From one day to the next, the mines closed and silence fell in the mining villages that sprang up like mushrooms in the mountains and forests of Sardinia, often a stone's throw from beautiful seas. A poetic atmosphere now envelops them, they are the voices of the miners who inhabited the humble cottages and fought at the cost of their lives to bring dignity and some security to their gloomy work. You can get there comfortably by car, but there’s a whole different level of excitement that builds as the bosses’ guest houses and opulent Art Nouveau villas, and the mining and washing plants scattered across the landscape around the tunnels meet you little by little, along paths that can be travelled on foot, on horseback or by bike. Sometimes they are small villages, such as Monte Narba near Costa Rei and Malacalzetta in Iglesias. Others are of particular architectural interest, such as the Argentiera, which stretches from the mountain to the silver beach and is now well suited to hosting installations by contemporary artists. Others, such as the village of Ingurtosu in the mountains of Arbus and Rosas in Narcao, are real country villages that housed thousands of miners and their families, with a school and church, infirmary and hospital, which were often crowded at the time.

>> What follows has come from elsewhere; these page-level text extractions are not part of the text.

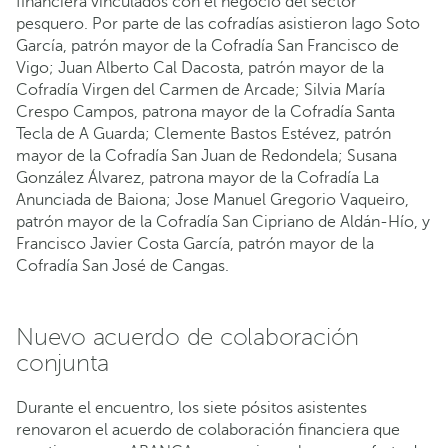
financiera vinculados con el negocio del sector
pesquero. Por parte de las cofradías asistieron Iago Soto
García, patrón mayor de la Cofradía San Francisco de
Vigo; Juan Alberto Cal Dacosta, patrón mayor de la
Cofradía Virgen del Carmen de Arcade; Silvia María
Crespo Campos, patrona mayor de la Cofradía Santa
Tecla de A Guarda; Clemente Bastos Estévez, patrón
mayor de la Cofradía San Juan de Redondela; Susana
González Álvarez, patrona mayor de la Cofradía La
Anunciada de Baiona; Jose Manuel Gregorio Vaqueiro,
patrón mayor de la Cofradía San Cipriano de Aldán-Hío, y
Francisco Javier Costa García, patrón mayor de la
Cofradía San José de Cangas.
Nuevo acuerdo de colaboración
conjunta
Durante el encuentro, los siete pósitos asistentes
renovaron el acuerdo de colaboración financiera que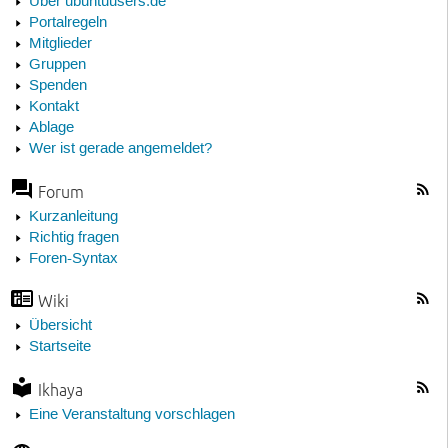
Über ubuntuusers.de
Portalregeln
Mitglieder
Gruppen
Spenden
Kontakt
Ablage
Wer ist gerade angemeldet?
Forum
Kurzanleitung
Richtig fragen
Foren-Syntax
Wiki
Übersicht
Startseite
Ikhaya
Eine Veranstaltung vorschlagen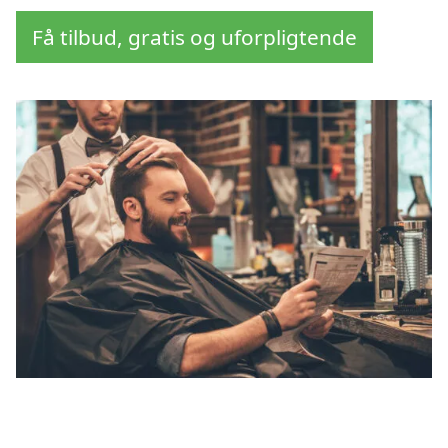
Få tilbud, gratis og uforpligtende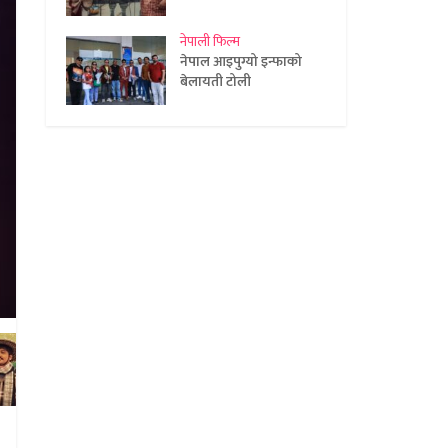
नेपाली फिल्म
नेपाल आइपुग्यो इन्फाको
बेलायती टोली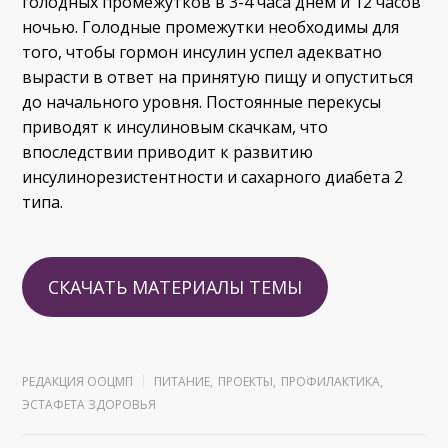
голодных промежутков в 3-4 часа днём и 12 часов
ночью. Голодные промежутки необходимы для
того, чтобы гормон инсулин успел адекватно
вырасти в ответ на принятую пищу и опуститься
до начального уровня. Постоянные перекусы
приводят к инсулиновым скачкам, что
впоследствии приводит к развитию
инсулинорезистентности и сахарного диабета 2
типа.
СКАЧАТЬ МАТЕРИАЛЫ ТЕМЫ
РЕДАКЦИЯ ООЦМП
ПИТАНИЕ
,
ПРОЕКТЫ
,
ПРОФИЛАКТИКА
,
ЭСТАФЕТА ЗДОРОВЬЯ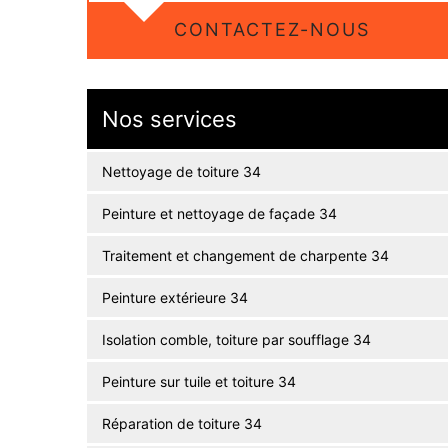
CONTACTEZ-NOUS
Nos services
Nettoyage de toiture 34
Peinture et nettoyage de façade 34
Traitement et changement de charpente 34
Peinture extérieure 34
Isolation comble, toiture par soufflage 34
Peinture sur tuile et toiture 34
Réparation de toiture 34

Small forever, two anathemas will condemn them to remain so, Rebeccu for the prophecy of a rejected princess: "You will never have more than thirty houses", Lollove for the curse of the nuns of the old convent excommunicated for their friendship with the shepherds of the area: "You will be like the water of the sea, you will never grow". And they remained small and still, thus destined to isolation and then abandonment. Wandering around the small stone houses built around the church, one can still feel the mysterious charm of their old stories. Lollove has even retained the aura of a place dedicated to love, as its name curiously recalls. The magic of these villages does not end in their alleyways, it continues in the nearby countryside, which holds extraordinary milestones of Nuragic culture. In the countryside of Orune, not far from Lollove, visitors can discover a precious sacred area dating back three thousand years, the su Tempiesu well-temple; a few kilometres from Rebeccu, in the countryside of Bonorva, there is evidence of at least five thousand years of prehistoric civilisation in the Mediterranean, the beautiful necropolis of Sant'Andrea Priu.